* _TEXT PASSAGE_
>>>
Atlos uses a sub-set of the JSON schema to extract data from unstructured data.

Basics

A JSON schema is made up of Fields.

A field has the following components:

  • name: The name of the field
  • type: The type of the field
  • description: A description of the field

⚠️ Important: Only these three components are supported. Additional components will fail.

Field Types

  • string: Text data like names, addresses, and emails
  • integer: Whole numbers like page count or household size
  • number: Decimal numbers like prices or measurements
  • boolean: True or False
  • enum: List of predefined values like colors or sizes
  • array: List of items of the same type
  • object: Groups related data together

Best Practices

Naming

  • Provide specific field names, e.g prefer full_name over name
  • Use consistent naming convention such as snake_case.

Utilize Enums

Enums should always be used when there is a known set of possible values.

For example, prefer:

{
  "type": "object",
  "properties": {
    "shipping_status": {
      "type": "enum",
      "enum": ["pending", "shipped", "delivered", "cancelled"]
    }
  },
  "required": ["shipping_status"]
}

Over just using a string type:

{
  "type": "object",
  "properties": {
    "shipping_status": {
      "type": "string"
    }
  }
}

Specify Required Fields

  • Make use of the required property to specify which fields are needed so that data is extracted correctly.

Example Schemas

Simple

A simple schema which extracts the required first and last name values from a document.

{
  "type": "object",
  "properties": {
    "first_name": {
      "type": "string"
<<<
* _DATA SUPPLIED_
>>>
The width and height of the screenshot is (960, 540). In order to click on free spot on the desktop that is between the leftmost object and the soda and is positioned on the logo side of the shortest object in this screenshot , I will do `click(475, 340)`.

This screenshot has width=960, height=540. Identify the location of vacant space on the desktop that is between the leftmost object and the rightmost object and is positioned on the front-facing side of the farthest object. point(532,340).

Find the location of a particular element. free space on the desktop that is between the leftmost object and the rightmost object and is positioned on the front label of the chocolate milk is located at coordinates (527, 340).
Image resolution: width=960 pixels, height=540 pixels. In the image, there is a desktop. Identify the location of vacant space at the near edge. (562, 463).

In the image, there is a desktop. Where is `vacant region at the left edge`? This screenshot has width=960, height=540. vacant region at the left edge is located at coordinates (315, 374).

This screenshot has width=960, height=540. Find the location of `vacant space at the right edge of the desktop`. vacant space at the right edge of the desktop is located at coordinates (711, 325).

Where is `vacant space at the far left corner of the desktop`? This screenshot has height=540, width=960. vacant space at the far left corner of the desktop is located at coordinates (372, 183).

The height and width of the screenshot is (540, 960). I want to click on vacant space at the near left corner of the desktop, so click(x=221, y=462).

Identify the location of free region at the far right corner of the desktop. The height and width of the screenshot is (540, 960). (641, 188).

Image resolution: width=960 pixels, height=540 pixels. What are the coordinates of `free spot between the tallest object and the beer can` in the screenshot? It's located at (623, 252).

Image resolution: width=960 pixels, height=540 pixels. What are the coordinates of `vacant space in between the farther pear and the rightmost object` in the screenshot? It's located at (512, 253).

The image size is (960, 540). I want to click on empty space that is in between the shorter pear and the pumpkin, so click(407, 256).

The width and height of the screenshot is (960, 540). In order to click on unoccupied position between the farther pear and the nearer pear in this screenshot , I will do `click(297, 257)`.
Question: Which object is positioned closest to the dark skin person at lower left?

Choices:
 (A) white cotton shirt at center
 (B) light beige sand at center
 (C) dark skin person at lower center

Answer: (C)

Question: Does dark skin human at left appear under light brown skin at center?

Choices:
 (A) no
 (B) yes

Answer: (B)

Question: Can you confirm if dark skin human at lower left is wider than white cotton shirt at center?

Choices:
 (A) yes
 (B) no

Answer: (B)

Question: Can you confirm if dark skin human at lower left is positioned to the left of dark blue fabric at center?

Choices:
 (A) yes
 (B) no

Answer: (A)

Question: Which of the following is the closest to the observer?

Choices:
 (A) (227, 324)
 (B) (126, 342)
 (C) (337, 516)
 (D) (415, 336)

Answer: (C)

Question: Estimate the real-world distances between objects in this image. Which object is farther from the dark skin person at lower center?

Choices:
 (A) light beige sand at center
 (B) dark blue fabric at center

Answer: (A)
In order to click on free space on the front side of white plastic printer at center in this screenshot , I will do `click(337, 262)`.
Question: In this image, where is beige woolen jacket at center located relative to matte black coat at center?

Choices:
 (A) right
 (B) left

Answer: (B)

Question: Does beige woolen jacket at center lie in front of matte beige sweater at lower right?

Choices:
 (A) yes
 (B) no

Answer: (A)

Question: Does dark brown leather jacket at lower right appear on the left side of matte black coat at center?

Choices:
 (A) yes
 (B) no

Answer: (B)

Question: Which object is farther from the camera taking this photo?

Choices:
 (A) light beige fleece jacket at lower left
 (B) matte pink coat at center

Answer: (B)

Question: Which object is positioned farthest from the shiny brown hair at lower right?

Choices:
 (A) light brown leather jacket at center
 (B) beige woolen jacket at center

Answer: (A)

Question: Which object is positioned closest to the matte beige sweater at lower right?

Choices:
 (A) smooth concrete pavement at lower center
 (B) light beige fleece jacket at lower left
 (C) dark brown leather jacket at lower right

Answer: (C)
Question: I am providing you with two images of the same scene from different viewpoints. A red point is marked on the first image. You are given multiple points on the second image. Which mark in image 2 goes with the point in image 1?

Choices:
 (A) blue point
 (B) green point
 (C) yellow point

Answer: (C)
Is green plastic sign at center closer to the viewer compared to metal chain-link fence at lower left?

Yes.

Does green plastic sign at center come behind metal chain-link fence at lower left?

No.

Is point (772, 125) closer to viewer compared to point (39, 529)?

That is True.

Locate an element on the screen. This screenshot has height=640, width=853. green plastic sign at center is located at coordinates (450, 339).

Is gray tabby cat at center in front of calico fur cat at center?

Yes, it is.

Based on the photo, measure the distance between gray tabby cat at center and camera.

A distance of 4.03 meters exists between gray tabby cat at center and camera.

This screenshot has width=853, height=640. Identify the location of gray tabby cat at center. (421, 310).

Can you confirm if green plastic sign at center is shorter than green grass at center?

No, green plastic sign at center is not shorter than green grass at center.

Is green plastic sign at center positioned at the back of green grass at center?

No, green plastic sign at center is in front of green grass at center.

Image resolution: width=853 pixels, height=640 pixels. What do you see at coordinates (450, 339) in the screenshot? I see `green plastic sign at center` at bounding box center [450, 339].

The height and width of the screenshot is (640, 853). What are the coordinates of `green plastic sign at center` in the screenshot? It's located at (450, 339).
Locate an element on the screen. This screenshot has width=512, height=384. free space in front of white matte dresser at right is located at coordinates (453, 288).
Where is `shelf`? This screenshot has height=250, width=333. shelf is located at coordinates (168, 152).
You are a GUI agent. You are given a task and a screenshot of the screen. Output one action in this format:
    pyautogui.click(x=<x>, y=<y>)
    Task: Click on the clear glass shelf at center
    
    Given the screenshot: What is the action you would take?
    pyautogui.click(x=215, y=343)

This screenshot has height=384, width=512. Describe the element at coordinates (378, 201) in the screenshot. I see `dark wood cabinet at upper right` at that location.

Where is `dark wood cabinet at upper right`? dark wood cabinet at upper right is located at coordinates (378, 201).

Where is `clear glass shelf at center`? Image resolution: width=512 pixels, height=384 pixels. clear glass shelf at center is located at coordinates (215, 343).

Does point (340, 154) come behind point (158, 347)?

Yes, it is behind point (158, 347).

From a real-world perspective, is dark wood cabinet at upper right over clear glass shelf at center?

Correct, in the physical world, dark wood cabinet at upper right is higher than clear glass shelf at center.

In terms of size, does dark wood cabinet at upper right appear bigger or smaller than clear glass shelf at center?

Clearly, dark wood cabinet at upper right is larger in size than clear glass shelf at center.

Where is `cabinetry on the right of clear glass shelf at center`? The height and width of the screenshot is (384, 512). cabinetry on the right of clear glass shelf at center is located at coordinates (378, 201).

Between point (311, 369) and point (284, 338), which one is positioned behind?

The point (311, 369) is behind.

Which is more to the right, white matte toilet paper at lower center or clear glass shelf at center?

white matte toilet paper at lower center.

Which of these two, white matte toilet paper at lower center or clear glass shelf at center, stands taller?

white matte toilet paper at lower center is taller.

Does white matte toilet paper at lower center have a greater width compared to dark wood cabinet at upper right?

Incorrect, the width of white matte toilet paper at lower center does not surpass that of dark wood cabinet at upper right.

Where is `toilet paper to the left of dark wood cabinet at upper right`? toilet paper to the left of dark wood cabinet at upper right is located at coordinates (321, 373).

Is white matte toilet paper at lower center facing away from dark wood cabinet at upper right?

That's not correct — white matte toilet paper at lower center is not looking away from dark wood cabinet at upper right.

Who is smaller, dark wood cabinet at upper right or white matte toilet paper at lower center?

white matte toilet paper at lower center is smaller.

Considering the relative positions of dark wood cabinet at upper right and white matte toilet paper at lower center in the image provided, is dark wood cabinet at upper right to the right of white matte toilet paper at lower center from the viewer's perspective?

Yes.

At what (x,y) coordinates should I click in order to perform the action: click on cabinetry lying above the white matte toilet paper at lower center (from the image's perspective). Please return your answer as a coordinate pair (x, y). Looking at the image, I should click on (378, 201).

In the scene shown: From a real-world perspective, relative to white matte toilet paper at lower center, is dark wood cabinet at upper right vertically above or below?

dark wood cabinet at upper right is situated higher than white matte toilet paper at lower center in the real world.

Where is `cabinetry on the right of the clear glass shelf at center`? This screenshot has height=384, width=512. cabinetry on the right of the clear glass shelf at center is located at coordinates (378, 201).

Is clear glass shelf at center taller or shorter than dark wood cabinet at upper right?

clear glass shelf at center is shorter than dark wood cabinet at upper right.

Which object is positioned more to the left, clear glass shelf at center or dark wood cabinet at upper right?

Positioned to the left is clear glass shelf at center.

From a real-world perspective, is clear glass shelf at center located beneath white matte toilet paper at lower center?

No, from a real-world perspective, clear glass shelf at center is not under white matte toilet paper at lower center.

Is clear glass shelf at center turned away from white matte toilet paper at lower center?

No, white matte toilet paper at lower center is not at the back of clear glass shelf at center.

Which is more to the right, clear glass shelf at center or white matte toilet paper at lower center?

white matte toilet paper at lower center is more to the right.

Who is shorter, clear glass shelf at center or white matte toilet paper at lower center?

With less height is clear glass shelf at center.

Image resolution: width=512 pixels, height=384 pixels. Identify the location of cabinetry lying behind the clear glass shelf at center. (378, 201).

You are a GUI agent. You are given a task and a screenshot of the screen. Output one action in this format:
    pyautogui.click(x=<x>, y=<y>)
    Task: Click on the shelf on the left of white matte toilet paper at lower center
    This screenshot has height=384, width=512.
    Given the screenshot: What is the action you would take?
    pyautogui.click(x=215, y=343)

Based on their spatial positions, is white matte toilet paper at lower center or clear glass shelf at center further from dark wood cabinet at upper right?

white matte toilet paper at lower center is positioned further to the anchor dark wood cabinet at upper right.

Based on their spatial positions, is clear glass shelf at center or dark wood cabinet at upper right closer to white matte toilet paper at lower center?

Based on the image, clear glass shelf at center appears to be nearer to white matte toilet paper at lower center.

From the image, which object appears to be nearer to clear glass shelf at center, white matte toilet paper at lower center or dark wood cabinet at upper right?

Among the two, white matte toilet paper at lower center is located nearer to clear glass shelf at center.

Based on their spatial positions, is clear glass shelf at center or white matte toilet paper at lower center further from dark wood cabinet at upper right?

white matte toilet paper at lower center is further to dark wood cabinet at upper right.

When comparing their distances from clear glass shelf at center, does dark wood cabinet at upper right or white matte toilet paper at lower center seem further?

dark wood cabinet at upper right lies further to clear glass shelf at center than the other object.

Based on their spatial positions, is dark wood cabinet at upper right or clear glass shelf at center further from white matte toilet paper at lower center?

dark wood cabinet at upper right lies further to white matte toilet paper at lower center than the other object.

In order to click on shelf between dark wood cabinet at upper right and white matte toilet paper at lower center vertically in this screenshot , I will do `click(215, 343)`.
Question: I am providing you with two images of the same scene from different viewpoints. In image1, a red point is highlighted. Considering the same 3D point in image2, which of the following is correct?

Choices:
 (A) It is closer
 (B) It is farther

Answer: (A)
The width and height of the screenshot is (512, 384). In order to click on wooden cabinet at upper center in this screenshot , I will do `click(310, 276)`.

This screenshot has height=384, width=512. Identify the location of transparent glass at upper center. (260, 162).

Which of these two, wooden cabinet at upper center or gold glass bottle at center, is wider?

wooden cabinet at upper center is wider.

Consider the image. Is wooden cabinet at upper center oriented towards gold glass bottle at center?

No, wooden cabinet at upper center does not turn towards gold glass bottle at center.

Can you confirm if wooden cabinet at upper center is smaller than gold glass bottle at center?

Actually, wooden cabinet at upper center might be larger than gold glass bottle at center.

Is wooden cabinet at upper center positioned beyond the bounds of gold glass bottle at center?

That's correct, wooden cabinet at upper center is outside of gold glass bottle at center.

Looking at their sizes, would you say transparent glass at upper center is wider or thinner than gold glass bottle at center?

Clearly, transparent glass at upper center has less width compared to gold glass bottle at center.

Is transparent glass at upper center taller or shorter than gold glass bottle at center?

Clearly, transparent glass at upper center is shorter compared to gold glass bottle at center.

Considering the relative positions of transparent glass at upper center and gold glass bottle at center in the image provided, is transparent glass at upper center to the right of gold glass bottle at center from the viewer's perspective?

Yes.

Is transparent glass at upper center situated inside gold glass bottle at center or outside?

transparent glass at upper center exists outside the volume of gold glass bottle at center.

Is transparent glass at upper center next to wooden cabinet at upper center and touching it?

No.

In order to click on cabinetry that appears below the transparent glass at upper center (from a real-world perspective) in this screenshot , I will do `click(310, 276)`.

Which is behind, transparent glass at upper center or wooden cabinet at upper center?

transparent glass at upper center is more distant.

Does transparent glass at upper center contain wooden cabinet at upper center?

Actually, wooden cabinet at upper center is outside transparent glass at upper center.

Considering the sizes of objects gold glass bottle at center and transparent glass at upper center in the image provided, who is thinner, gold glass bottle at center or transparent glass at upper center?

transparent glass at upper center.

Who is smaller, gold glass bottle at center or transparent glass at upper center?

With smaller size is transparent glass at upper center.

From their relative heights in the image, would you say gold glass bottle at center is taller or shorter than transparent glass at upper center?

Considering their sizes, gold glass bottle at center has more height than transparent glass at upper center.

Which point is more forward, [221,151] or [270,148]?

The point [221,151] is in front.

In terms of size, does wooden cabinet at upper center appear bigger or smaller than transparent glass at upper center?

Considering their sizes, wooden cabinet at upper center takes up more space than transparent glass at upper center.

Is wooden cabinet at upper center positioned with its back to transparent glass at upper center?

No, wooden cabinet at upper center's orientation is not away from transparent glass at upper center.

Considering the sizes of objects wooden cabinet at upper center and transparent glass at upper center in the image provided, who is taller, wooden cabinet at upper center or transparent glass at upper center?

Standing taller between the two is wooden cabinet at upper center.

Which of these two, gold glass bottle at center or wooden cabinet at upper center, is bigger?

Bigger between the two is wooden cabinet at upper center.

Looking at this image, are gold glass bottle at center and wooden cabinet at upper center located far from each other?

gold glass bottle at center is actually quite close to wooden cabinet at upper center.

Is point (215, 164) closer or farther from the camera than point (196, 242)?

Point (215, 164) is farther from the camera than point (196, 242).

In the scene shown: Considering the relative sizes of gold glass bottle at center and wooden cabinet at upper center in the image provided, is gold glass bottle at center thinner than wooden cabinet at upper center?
<<<
* _WORK TO BE COMPLETED_
Resume the Atlos schema guide from its final line. The entries have nothing to do with the Atlos schema guide.

* _EXPECTED OUTPUT_
    },
    "last_name": {
      "type": "string"
    }
  },
  "required": ["first_name", "last_name"]
}

Enums

A schema which extracts the the shipping status of an order.

{
  "type": "object",
  "properties": {
    "shipping_status": {
      "type": "enum",
      "enum": ["pending", "shipped", "delivered", "cancelled"]
    }
  },
  "required": ["shipping_status"]
}

Objects & Arrays

An object schema which extracts data about a Person. Take note of the nested address object.

{
  "type": "object",
  "properties": {
    "first_name": {
      "type": "string"
    },
    "last_name": {
      "type": "string"
    },
    "age": {
      "type": "integer"
    },
    "hobbies": {
      "type": "array",
      "items": {
        "type": "string"
      }
    },
    "address": {
      "type": "object",
      "properties": {
        "street": {
          "type": "string"
        },
        "city": {
          "type": "string"
        },
        "state": {
          "type": "string"
        },
        "zip": {
          "type": "string"
        }
      },
      "required": ["street", "city", "state", "zip"]
    }
  },
  "required": ["first_name", "last_name", "age", "address"]
}

Schemas can be generated within our Playground, or programmatically using our API.

Something missing?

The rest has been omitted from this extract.